Consider the following snippet:
PROGRAM PLC_PRG
VAR
x : SINT;
y : INT;
z : BYTE;
END_VAR
z := x + y;
END_PROGRAM
The assignment z := x + y
is loaded with different types:
x
is annotated as Variable of type SINT and will be auto-upgraded to DINT.y
is annotated as Variable of type INT and will be auto-upgraded to DINT.z
is annotated as Variable of type BYTE.x + y
is annotated as Value of type DINT (the bigger of both).
In order to make life easier for validation and code-generation we add an additional annotation to x + y
to indicate, that while it technically results in a DINT, it should rather be treated as a BYTE since it is going to be assigned to z
.
This second annotation is called the type-hint.
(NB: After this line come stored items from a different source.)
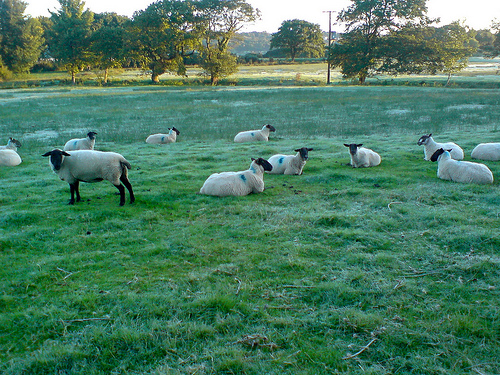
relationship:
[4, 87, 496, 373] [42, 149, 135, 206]
an area with sheep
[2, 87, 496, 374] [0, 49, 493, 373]
grass in field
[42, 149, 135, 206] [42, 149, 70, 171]
sheep has face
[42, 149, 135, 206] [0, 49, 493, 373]
sheep in a field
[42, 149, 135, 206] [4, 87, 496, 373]
sheep in an an area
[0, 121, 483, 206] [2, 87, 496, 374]
sheep laying on grass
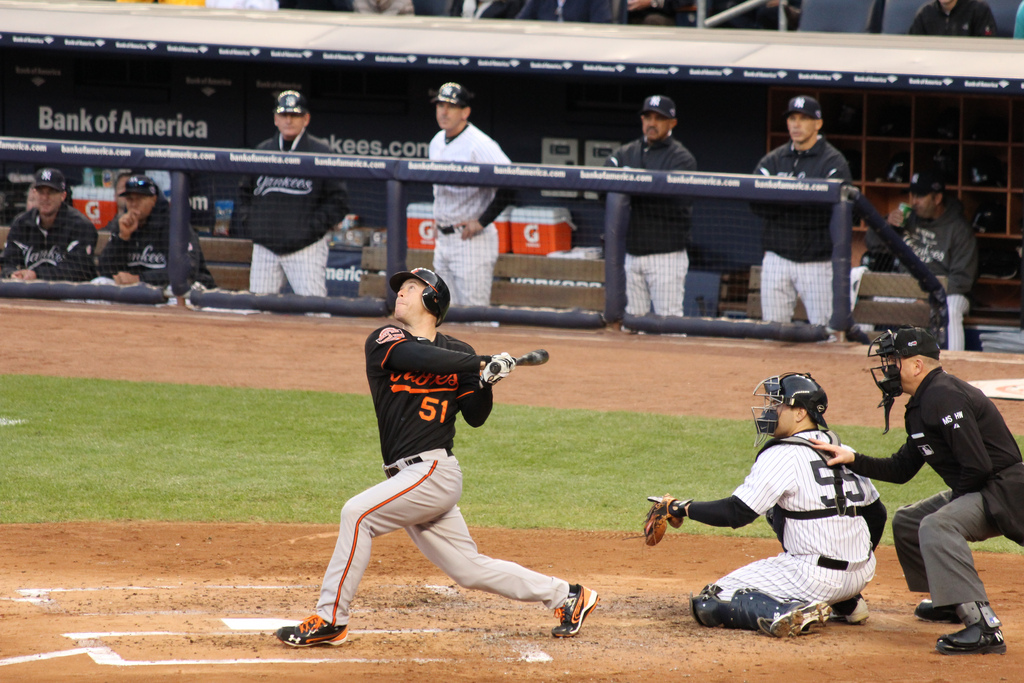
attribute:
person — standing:
[241, 81, 350, 291]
It indicates that while it technically is not the real type of this expression, the program's semantic wants the compiler to treat it as this type.
The expression z := x + y
is annotated like this:
expression | type annotation | type-hint annotation | explanation |
---|---|---|---|
x | SINT | DINT | auto-upgraded to DINT |
y | INT | DINT | auto-upgraded to DINT |
z | BYTE | - | |
x + y | DINT | BYTE | type-hint indicates that the resulting DINT needs to be cast to BYTE |
With the help of the type-hint annotations the validation can decide whether certain type-cast operations are valid very easily. The code-generation steps can easily decide when to generate casts, by simply comparing a node's type annotation and it's type-hint annotation.
Dependencies
When generating multiple units, the Linker will keep track of a dependency-tree for the unit. This means that every datatype or global variable referenced directly or indirectly by the module will be marked as a dependency. This information can then be used during the codegen period to only generated types and variables that are relevant to the unit.